IN PUBLIC
Jia Zhangke, Gong gong chang suo, China, 2001

In Public é a primeira experiência de Jia Zhangke com uma câmera de vídeo digital. Na época, vale lembrar, ele tinha a reputação de um realizador-promessa, com dois longas-metragens intransigentes a tiracolo, Xiao Wu e Plataforma, que eram defendidos apenas por críticos mais radicais (nós incluídos). Hoje, depois do enorme burburinho que O Mundo recebeu até da mídia oficial e do prêmio em Veneza 2006 para Still Life, Jia sobe ao Panteão do cinema de autor como um realizador que, através das sagas de seus personagens, cria retratos em tempo presente das modificações históricas, culturais e sociais pelas quais passa a China em seu vertiginoso processo de modernização. Essa imagem não é falsa. Muito pelo contrário, a ambição (inteiramente cumprida, diga-se de passagem) de Jia Zhangke passa um pouco pela busca radiográfica de registrar um determinado momento da sociedade chinesa, uma percepção, ou, mais precisamente, aquilo que os alemães chamam de stimmung. Mas esse aspecto pode acabar obscurecendo uma outra característica pregnante de seu cinema, o ímpeto extremamente lírico de capturar momentos de espera de seus personagens, seja à espera de algo um tanto incerto, seja simplesmente o específico sentimento da pessagem do tempo provocada pela falta do que fazer. In Public é uma entrega total a essa prática de observação.
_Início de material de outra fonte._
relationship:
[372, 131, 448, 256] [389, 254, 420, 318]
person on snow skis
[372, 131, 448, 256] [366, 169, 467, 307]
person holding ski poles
De início, somos transportados para uma estação de trem, e um homem em especial nos chama a atenção, como a esperar alguém (os minutos seguintes confirmarão a impressão, ele esperava sua família). Nas cenas seguintes, passamos para grupos de pessoas à beira da estrada, esperando vans para transportá-los de um lugar a outro. Mais um filme sobre o estado de eterna espera da população chinesa diante de uma realidade avassaladora e sem maiores perspectivas? Não exatamente. Logo ficará clara a maneira como as imagens existem e se montam umas com as outras: trinta e dois minutos de variações sobre comportamento "em público", esperando transporte, em trajeto ou finalmente numa nada glamurosa discoteca em que se toca uma música nacionalista. Naturalmente, existe aí uma maneira de extrair significações políticas ou no mínimo dados controversos – uma discoteca, influência ocidental, convivendo com a música de propaganda que nela toca –, mas o que mais parece importar a Jia Zhangke em In Public é esse desejo tão primário quanto exuberante de simplesmente registrar a passagem do tempo e como certas pessoas ocupam esse tempo. A esse respeito, a relação da câmera com aqueles que por ela são retratados é encantadora: crianças, adultos, homens, mulheres ficam sem saber o que fazer diante dela, olham com um olhar cheio de curiosidade e indagação, mas em nenhum momento se dirigem a ela, atuam para ela. É um pouco a mesma sensação que se depreende da parte "At Noon" de Misterioso Objeto ao Meio-Dia de Apichatpong Weerasethakul: simplesmente uma passagem agradável de uma determinada duração que transcorre para algumas pessoas.

Essa impressão de "retratos a esmo", da câmera que persiste filmando uma situação, provoca instantaneamente a sensação de um olhar meio indiscreto, de alguma forma perscrutador, mas não visto como "necessário" nem se dando a si mesmo a justificativa de estar lá. As imagens de In Public são de uma gratuidade libertadora. Ora, essa liberdade e essa indiscrição são as mesmas de um cineasta que fazia filmes clandestinamente (os filmes chineses passam por um processo de dupla censura no começo e no fim da cadeia, precisando de aval inclusive para a compra de negativos) com material significativamente mais pesado de película, e que agora pode se postar no meio da rua, sem se esconder, entregue aos acasos e acidentes que possam ser provocados pelas coisas imprevisíveis que podem acontecer, sem ensaio, diante de uma câmera. Daí que "em público" talvez diga mais respeito à postura do próprio realizador nesse filme do que ao tema encontrado. Vemos aí um Jia francamente mais solto, sem a severidade ou a sensação de destino inevitável provocada pela ausência de perspectivas dos personagens de seus longas-metragens. Seu objetivo permanece o mesmo, fazer um retrato da população chinesa trabalhadora de cidade pequena, mas dessa vez a chave é quase heróica, mostrando como esses homens e mulheres persistem, movimentam-se de um canto a outro, ou seja, são figuras com vida que habitam um processo histórico. Em In Public, Jia Zhangke esquece um pouco a pressão da História e filma seus personagens em momentos de mais livre respiração. O resultado é encantador.

Ruy Gardnier

 

 







Dois momentos, um solitário e outro populado, de In Public.